The international price of oil is a national problem and the parties should collectively deal with it.
Normally, the announcement by the Union Finance Minister of the economy registering 9 per cent growth during 2007-08 should have brought much cheer. Averaging 8.9 per cent growth during the last five years is no mean achievement. Yet, neither the markets nor the observers did exhibit any buoyancy or optimism. The mood seems to be one of despondency. It is only a couple of months ago that the success in adhering to the fiscal deficit target as prescribed in the Fiscal Responsibility and Budget Management Act (FRBMA) was highlighted even as some observers warned that underestimated subsidies and off-budget liabilities are likely to spoil the party.
Unfortunately, the government seems to be walking from one difficult situation to another. Hardly have the noises of increases in food prices have faded when the problem of uncovered oil deficit has come to haunt. At $135 a barrel, the price of crude oil has increased by over 35 per cent this year alone and this is nothing short of an international crisis. The sharp increase in global prices can be ignored at our own peril.

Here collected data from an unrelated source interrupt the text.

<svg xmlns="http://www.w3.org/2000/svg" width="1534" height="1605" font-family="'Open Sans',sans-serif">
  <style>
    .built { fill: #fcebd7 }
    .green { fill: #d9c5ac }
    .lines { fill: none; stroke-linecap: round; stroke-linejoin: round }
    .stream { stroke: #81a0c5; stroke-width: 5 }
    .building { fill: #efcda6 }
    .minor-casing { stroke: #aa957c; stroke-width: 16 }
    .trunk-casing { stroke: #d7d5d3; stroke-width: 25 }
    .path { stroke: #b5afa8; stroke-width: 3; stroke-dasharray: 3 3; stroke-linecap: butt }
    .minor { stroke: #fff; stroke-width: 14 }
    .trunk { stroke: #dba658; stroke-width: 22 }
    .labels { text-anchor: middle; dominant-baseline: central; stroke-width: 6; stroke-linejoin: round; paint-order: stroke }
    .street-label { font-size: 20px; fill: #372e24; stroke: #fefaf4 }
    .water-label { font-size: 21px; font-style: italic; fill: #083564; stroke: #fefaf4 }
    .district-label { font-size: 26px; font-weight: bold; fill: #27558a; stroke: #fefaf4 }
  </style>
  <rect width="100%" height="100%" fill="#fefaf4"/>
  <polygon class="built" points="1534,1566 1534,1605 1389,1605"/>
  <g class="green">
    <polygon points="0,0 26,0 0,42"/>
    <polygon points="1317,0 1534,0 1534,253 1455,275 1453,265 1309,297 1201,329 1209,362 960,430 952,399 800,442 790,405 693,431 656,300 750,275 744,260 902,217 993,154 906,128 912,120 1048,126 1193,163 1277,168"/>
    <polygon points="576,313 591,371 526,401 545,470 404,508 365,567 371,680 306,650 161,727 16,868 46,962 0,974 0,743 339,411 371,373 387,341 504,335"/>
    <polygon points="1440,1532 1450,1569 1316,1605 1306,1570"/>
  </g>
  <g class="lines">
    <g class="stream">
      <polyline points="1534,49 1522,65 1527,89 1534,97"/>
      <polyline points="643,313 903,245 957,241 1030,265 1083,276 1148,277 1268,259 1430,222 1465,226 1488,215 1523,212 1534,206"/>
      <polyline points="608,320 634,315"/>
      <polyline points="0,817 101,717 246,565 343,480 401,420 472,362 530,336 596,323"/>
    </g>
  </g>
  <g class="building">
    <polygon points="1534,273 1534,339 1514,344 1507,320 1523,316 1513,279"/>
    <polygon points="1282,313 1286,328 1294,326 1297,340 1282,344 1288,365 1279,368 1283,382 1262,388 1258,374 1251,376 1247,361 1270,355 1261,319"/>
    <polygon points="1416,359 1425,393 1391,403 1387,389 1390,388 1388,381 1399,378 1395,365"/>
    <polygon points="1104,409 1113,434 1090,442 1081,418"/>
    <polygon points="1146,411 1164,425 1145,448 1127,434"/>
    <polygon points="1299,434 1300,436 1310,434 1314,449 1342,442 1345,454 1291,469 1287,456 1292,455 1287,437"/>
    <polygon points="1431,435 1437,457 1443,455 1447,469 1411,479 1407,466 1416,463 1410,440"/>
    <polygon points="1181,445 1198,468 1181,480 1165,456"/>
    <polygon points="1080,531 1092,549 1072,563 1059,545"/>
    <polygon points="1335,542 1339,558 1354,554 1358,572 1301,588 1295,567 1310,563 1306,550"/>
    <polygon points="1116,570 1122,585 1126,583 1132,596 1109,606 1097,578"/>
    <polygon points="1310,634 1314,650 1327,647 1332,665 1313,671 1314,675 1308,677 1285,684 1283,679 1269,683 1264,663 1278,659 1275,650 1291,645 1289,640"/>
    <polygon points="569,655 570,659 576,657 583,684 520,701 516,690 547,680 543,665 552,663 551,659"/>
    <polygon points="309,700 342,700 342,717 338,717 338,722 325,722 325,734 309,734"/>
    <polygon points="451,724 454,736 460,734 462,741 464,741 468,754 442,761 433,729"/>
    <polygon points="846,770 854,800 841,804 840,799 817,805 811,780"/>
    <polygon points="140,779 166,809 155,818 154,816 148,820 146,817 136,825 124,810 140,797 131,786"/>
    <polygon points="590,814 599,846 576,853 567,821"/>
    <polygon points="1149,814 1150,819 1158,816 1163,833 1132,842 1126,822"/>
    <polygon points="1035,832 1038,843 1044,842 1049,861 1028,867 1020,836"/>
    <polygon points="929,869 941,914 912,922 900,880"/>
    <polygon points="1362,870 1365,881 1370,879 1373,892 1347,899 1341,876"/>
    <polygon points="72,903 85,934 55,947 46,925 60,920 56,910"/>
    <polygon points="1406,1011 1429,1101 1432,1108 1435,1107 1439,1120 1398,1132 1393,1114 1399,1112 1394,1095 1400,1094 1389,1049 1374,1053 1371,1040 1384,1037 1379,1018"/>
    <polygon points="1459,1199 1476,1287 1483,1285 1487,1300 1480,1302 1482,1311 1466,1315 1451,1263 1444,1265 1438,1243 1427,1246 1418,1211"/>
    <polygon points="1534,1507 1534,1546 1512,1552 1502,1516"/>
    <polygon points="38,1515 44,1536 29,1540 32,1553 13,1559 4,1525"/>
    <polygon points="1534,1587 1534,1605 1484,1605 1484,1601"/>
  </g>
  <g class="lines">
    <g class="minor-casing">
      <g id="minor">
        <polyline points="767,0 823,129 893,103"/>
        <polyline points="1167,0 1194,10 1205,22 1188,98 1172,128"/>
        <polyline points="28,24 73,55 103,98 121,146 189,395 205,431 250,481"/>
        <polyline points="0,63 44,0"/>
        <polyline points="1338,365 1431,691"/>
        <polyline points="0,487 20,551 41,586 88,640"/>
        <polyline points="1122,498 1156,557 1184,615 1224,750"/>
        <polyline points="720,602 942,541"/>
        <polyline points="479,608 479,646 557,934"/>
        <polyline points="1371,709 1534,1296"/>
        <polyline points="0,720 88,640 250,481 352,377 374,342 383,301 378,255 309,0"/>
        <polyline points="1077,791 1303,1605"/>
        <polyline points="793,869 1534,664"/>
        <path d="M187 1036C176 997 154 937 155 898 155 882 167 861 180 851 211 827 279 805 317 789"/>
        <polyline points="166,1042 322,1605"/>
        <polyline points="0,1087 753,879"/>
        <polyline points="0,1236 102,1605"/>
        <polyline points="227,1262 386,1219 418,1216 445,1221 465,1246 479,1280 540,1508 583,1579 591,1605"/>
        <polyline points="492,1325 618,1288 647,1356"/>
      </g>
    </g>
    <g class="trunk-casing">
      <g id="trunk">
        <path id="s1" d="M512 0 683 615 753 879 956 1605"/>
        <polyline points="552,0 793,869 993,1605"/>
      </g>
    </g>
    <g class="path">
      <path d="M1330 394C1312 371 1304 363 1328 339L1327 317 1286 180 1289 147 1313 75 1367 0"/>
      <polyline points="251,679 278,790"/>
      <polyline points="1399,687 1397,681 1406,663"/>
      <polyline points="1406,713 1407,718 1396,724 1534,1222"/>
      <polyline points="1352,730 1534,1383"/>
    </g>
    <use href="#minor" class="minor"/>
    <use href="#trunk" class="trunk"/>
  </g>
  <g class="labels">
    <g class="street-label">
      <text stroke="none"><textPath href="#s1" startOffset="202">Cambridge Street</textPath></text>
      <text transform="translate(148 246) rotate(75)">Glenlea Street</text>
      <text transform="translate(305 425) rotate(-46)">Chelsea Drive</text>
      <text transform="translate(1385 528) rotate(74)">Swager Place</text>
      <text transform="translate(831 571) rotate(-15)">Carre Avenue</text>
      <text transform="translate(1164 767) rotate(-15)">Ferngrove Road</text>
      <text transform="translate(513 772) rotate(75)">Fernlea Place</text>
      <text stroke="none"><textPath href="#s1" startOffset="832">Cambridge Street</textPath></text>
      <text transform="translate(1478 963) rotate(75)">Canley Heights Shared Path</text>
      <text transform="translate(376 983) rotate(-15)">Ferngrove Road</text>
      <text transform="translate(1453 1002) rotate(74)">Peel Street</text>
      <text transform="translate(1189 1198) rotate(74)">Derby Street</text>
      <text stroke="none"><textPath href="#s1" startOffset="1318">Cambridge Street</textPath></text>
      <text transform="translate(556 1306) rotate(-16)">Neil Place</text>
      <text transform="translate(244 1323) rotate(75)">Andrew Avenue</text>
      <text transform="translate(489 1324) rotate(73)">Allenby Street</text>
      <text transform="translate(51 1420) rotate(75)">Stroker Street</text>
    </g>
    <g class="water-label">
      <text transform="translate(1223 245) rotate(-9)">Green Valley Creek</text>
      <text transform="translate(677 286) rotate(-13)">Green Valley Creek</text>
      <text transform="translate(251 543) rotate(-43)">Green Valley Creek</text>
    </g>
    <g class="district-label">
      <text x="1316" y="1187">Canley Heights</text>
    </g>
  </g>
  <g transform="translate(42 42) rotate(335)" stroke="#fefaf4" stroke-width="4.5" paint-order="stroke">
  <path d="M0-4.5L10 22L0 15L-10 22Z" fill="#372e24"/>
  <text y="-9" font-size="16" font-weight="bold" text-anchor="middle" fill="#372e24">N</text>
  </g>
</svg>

There is an old adage "A stitch in time saves nine". The inability to make periodic revisions in oil prices commensurate with international prices is now pinching. The government recently issued oil bonds of Rs 35,000 crore, estimated at only half the payable for 2007-08. Continued inaction is estimated to cost oil bonds worth Rs 200,000 crore to the oil companies in 2008-09. In addition, there are unpaid subsidies to food and fertiliser companies, farm loan waiver, and pay revision cost, which could aggregate another Rs 100,000 crore. All these constitute almost 6 per cent of GDP and we seem to be approaching a crisis situation. Although on the foodgrains front building up comfortable stocks can help to ease inflationary expectations, the continued inaction on oil prices could precipitate a fiscal crisis of a magnitude higher than even the one seen in 1991. The solution is nothing short of sharp increase in prices, and in the medium term the government should even rethink the administered pricing scheme itself. Hopefully, we will not wait for a crisis to boil over.
The calculations show that the price of petrol should increase by at least Rs 20 to deal with the situation if the prevailing price of crude and structure of pricing distillates is continued. Artificially suppressing the prices will only culminate in real shortages that beyond a point the government cannot support. The government cannot afford to postpone a revision of prices of petroleum products any longer, for, hidden inflation has huge economic costs. Besides unaffordable subsidies, suppressing the prices of petroleum products will continue the high demand, will not show the true scarcity value, and will prevent the required response and adjustment.
The response of the government to the impending crisis has been inadequate and inappropriate. Inadequacy is mainly due to lack of determined action. Surely, increase in prices of petroleum products is necessary for the reasons mentioned above even if it means increase in the wholesale price index in the short term. The recent proposal to increase the prices of petrol by Rs 5 and those of diesel by Rs 2 is clearly an inadequate response to the impending crisis. The proposal to levy cesses to augment revenue is inappropriate, as is cutting customs and excise duties. Such measures will merely shift the burden to the Budget as lower revenues will only increase the fiscal deficit. These measures will not help to contain the guzzling demand for petroleum products.
The unfortunate fact is that the subsidy from the petroleum products, including kerosene, does not accrue to the poor by any stretch of imagination but only causes excess demand, adulteration and distortions in resource allocation. One wonders whose interests they are really serving when the Left Parties oppose the price increase. This is the time to rally round the government to find a solution to the looming crisis. The unprecedented international price of oil is a national problem and the parties should collectively deal with it.
There has been a suggestion to levy the windfall tax. While there is a case for the government to take a portion of the rent accruing to private oil mining companies due to increase in the price of crude and this should be explored, this can only be a supplementary measure. The private sector company has closed down its retail outlets to avoid selling petrol and diesel at the administered price and exports the entire production from the refinery. Thus, while only ONGC is made to bear a part of the subsidy to the consumers by paying lower than the international market price for the crude it extracts, the private sector company enjoys the full benefit by entirely exporting its production. Ironically, when over two-thirds of the oil demand have to be met from imports, India exports petrol and diesel. As the private sector reaps huge rent from its extraction of mineral oil, there is no reason why a part of this cannot be taxed through the windfall tax.
The example of a country successfully levying such a windfall tax is Mongolia. It has started levying the windfall tax from 2006 to reap a part of the rent from sharply rising international prices of copper and gold. The decision was taken by Parliament. It fixed the reference price of copper and gold and the mining companies are required to pay the tax at 68 per cent on the price increase above the reference price. The government of Mongolia has garnered significant resources (over 7 per cent of GDP in 2007). Surely, the private sector company can share a part of the rent it gets due to increase in the international price of crude oil. This can however be only a supplementary measure. This is really a serious national problem and if we do not act immediately, the country will plunge into a crisis. This is the time for the political parties to act in the interest of the country and hopefully, they will rise above petty party politics.